#### [PROBLEM TO SOLVE]
The expected output is the line with "应用和游戏应以令人愉悦的用户体验。" followed by every remaining line of the entries, all repeated exactly.

#### [GIVEN DATA]
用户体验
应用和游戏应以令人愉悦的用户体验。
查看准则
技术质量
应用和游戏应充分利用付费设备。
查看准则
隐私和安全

#### [ANSWER SECTION]
应用和游戏应以令人愉悦的用户体验。
查看准则
技术质量
应用和游戏应充分利用付费设备。
查看准则
隐私和安全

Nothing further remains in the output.